**Prompt**
Reproduce the rows word for word, from the line that contains "mask_svg, mask_w, mask_h." up to and including the final line of the rows. Leave the pictures out of your answer.

**Data in this exercise**
══════════
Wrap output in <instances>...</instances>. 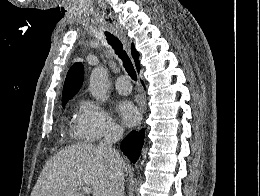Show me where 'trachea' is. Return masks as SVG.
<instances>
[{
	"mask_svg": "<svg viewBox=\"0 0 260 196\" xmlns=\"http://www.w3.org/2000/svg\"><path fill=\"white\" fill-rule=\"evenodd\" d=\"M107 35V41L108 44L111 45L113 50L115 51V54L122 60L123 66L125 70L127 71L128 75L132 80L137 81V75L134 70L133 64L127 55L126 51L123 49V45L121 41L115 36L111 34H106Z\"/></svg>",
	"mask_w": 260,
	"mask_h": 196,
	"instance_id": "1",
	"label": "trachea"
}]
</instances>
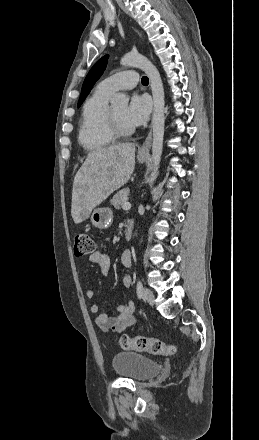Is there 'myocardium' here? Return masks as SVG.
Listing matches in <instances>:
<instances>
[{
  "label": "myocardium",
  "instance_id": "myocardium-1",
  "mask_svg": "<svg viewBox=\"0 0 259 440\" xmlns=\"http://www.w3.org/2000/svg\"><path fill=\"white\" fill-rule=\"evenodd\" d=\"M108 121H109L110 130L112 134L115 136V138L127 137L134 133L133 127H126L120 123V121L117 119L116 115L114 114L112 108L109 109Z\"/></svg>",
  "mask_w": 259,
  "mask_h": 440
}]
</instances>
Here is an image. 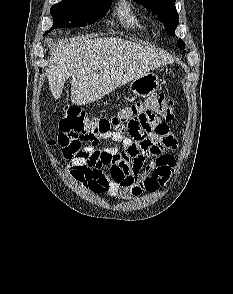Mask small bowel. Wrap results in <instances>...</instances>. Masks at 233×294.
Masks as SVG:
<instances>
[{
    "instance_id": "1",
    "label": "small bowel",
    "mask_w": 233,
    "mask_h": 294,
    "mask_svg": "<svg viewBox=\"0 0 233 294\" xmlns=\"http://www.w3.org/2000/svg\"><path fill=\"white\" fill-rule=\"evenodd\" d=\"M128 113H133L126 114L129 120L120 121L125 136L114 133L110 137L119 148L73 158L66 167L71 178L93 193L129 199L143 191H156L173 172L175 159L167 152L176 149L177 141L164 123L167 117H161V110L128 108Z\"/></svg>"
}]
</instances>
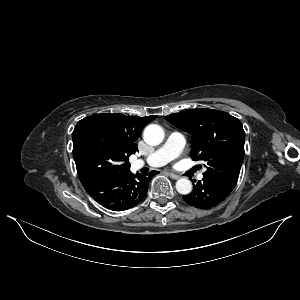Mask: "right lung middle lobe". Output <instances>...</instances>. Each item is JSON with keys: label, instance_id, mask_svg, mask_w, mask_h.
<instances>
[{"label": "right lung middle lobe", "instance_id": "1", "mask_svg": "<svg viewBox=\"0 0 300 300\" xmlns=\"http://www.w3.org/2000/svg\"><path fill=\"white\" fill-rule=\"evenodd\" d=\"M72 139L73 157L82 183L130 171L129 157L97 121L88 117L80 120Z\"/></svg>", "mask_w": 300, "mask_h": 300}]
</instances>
══════════
**Solution to this exercise**
Mask: "right lung middle lobe". Output <instances>...</instances>. Each item is JSON with keys: label, instance_id, mask_svg, mask_w, mask_h.
<instances>
[{"label": "right lung middle lobe", "instance_id": "1", "mask_svg": "<svg viewBox=\"0 0 300 300\" xmlns=\"http://www.w3.org/2000/svg\"><path fill=\"white\" fill-rule=\"evenodd\" d=\"M72 139L73 157L82 183L130 171L129 157L97 121L88 117L80 120Z\"/></svg>", "mask_w": 300, "mask_h": 300}]
</instances>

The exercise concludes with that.